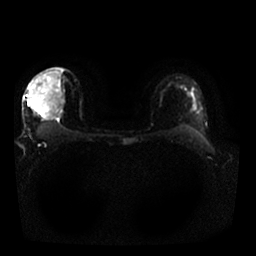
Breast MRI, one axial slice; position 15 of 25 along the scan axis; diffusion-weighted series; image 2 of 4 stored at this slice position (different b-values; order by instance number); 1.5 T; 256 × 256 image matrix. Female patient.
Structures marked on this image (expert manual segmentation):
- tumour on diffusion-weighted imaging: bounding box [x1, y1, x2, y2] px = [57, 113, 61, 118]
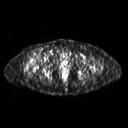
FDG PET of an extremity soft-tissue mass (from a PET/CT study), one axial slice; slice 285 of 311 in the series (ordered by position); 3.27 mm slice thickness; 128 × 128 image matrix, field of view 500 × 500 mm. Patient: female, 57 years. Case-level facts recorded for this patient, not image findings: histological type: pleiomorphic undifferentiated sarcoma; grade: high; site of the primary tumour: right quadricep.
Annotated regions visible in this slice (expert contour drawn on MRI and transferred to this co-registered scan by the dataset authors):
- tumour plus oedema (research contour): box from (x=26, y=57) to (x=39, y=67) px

==

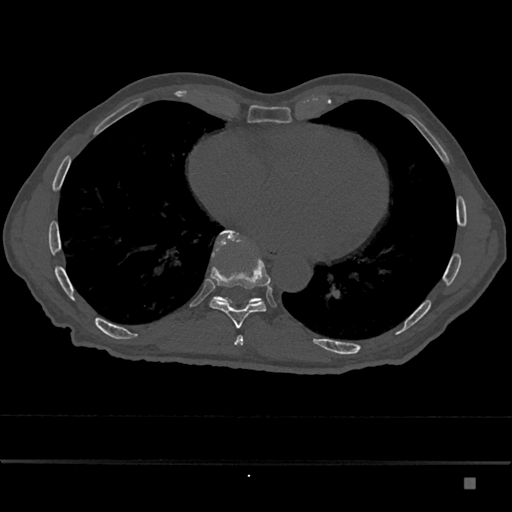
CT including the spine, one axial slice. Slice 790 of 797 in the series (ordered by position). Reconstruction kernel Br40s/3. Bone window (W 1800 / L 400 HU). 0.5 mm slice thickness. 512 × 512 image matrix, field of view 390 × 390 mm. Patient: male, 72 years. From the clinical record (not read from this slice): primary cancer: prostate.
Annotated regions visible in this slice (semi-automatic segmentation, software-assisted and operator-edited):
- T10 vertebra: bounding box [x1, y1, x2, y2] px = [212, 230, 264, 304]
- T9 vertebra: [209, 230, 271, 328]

* * *

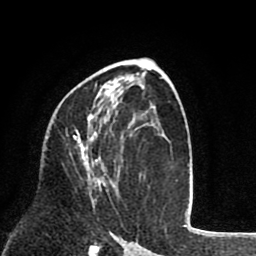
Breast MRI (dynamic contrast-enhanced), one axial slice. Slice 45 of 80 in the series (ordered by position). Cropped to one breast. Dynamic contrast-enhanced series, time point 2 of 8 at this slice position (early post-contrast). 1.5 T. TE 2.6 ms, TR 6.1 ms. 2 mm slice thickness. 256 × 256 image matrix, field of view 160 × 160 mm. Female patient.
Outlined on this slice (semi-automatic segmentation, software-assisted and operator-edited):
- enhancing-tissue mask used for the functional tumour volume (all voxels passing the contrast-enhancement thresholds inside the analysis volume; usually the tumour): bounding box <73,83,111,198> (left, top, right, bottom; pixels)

Work item - Within the material above, extract exactly the lines that start at the line containing "CT including the" and stop after the line containing "- T9 vertebra: [209, 230, 271, 328]", and only those.

Finished exercise -
CT including the spine, one axial slice. Slice 790 of 797 in the series (ordered by position). Reconstruction kernel Br40s/3. Bone window (W 1800 / L 400 HU). 0.5 mm slice thickness. 512 × 512 image matrix, field of view 390 × 390 mm. Patient: male, 72 years. From the clinical record (not read from this slice): primary cancer: prostate.
Annotated regions visible in this slice (semi-automatic segmentation, software-assisted and operator-edited):
- T10 vertebra: bounding box [x1, y1, x2, y2] px = [212, 230, 264, 304]
- T9 vertebra: [209, 230, 271, 328]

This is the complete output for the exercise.